* _EXERCISE OBJECTIVE_:
When you write out the listing below, keep each word exactly as it stands and drop the pictures.

* _INFORMATION SHOWN_:
*** Begin section ***

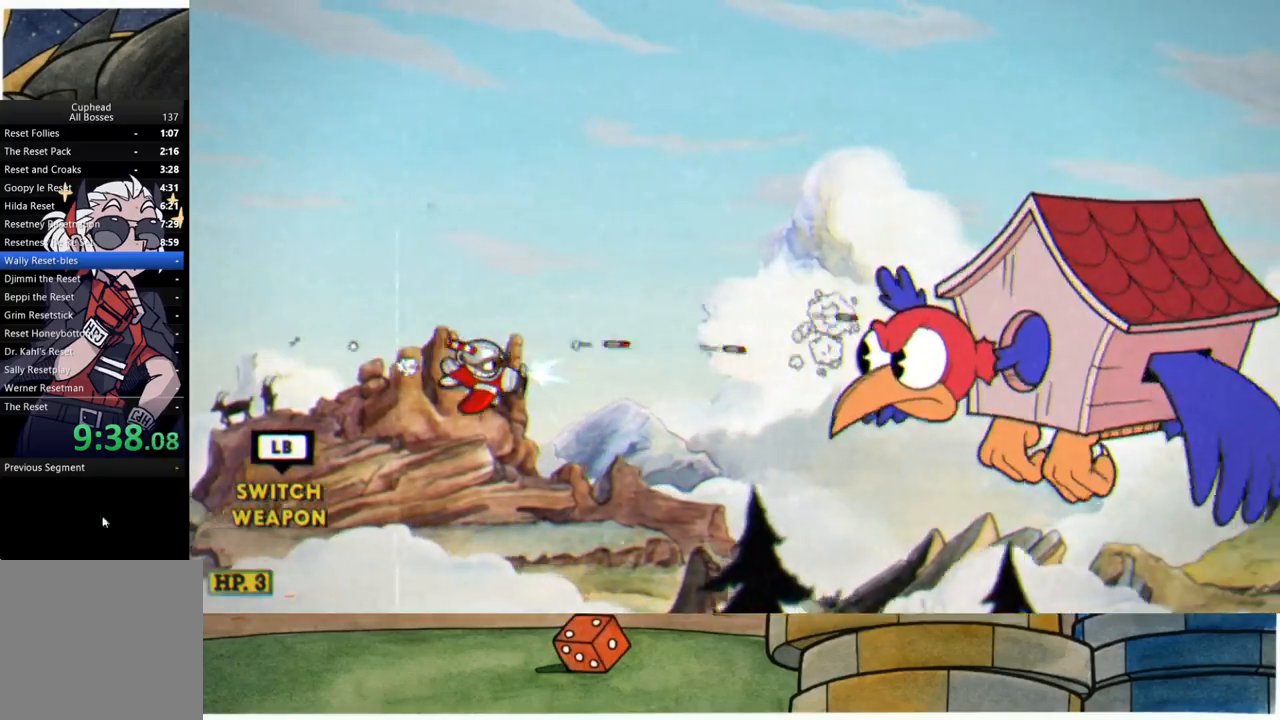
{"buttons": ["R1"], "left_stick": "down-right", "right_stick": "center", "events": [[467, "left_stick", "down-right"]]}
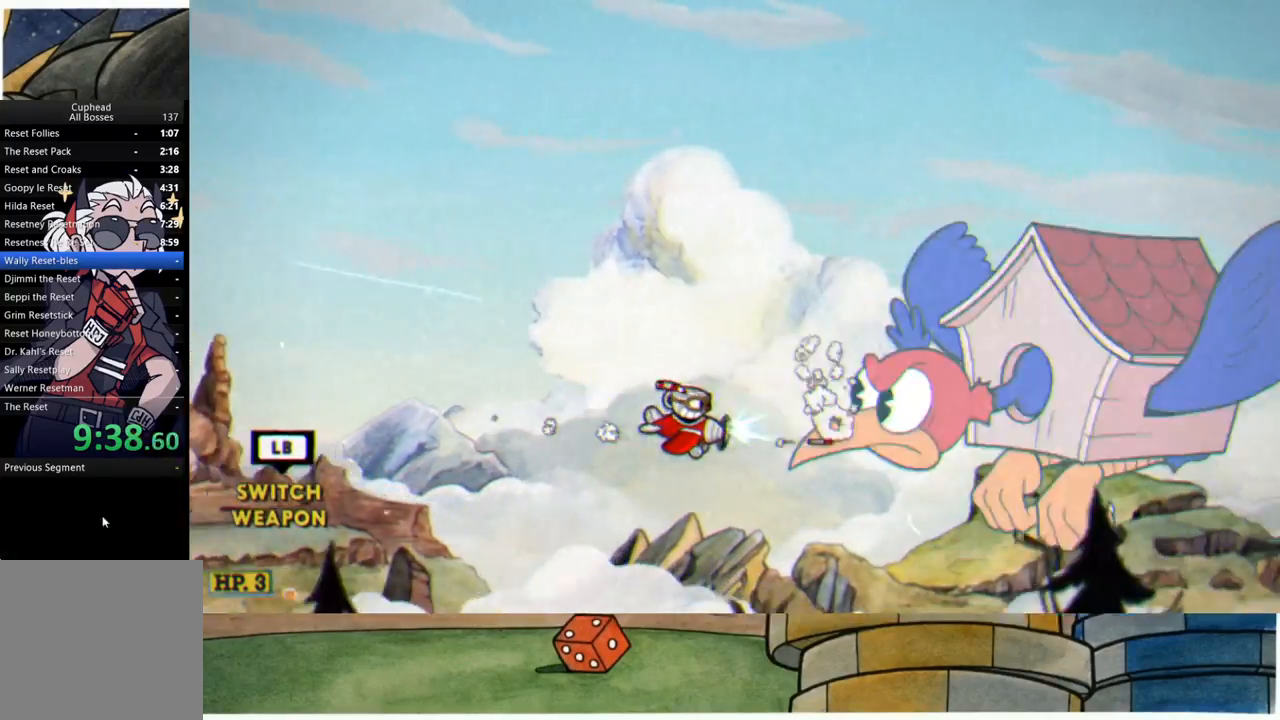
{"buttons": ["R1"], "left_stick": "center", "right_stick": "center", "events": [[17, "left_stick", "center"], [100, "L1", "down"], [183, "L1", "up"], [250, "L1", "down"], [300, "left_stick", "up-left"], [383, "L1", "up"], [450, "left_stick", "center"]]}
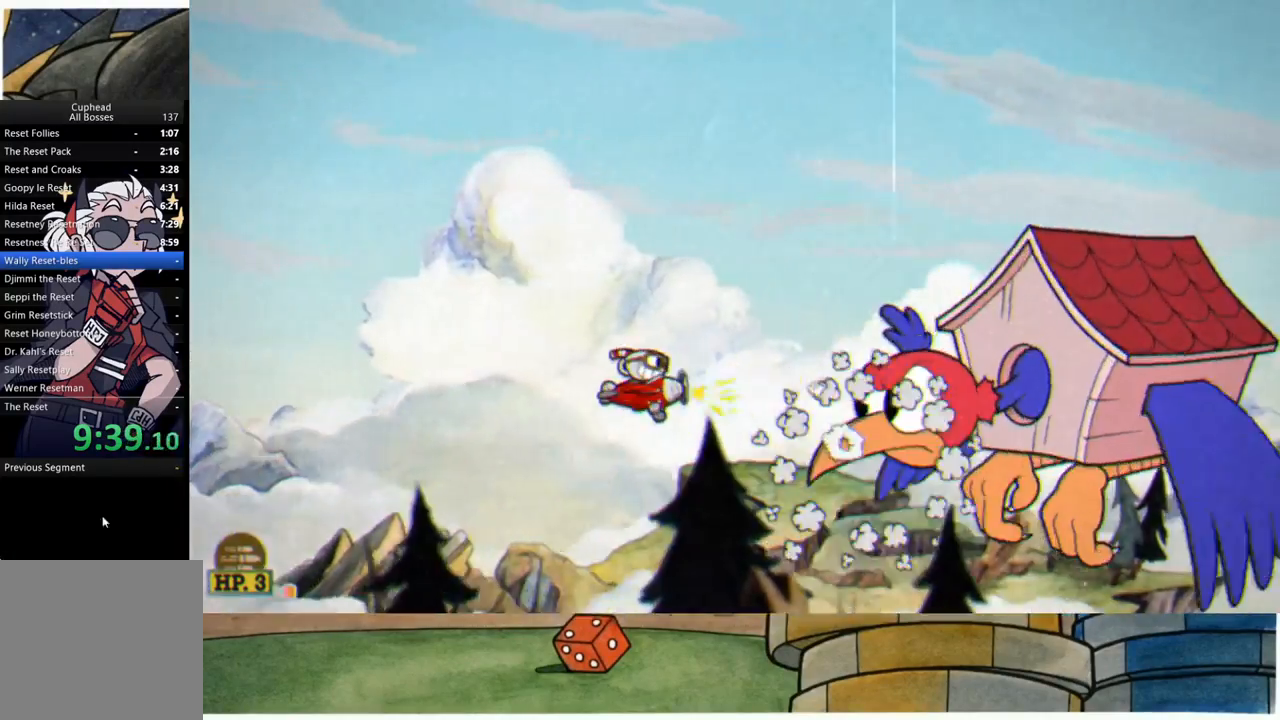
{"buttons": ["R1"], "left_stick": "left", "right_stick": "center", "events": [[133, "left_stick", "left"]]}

*** End section ***

* _ANSWER BOX_:
{"buttons": ["R1"], "left_stick": "down-right", "right_stick": "center", "events": [[467, "left_stick", "down-right"]]}
{"buttons": ["R1"], "left_stick": "center", "right_stick": "center", "events": [[17, "left_stick", "center"], [100, "L1", "down"], [183, "L1", "up"], [250, "L1", "down"], [300, "left_stick", "up-left"], [383, "L1", "up"], [450, "left_stick", "center"]]}
{"buttons": ["R1"], "left_stick": "left", "right_stick": "center", "events": [[133, "left_stick", "left"]]}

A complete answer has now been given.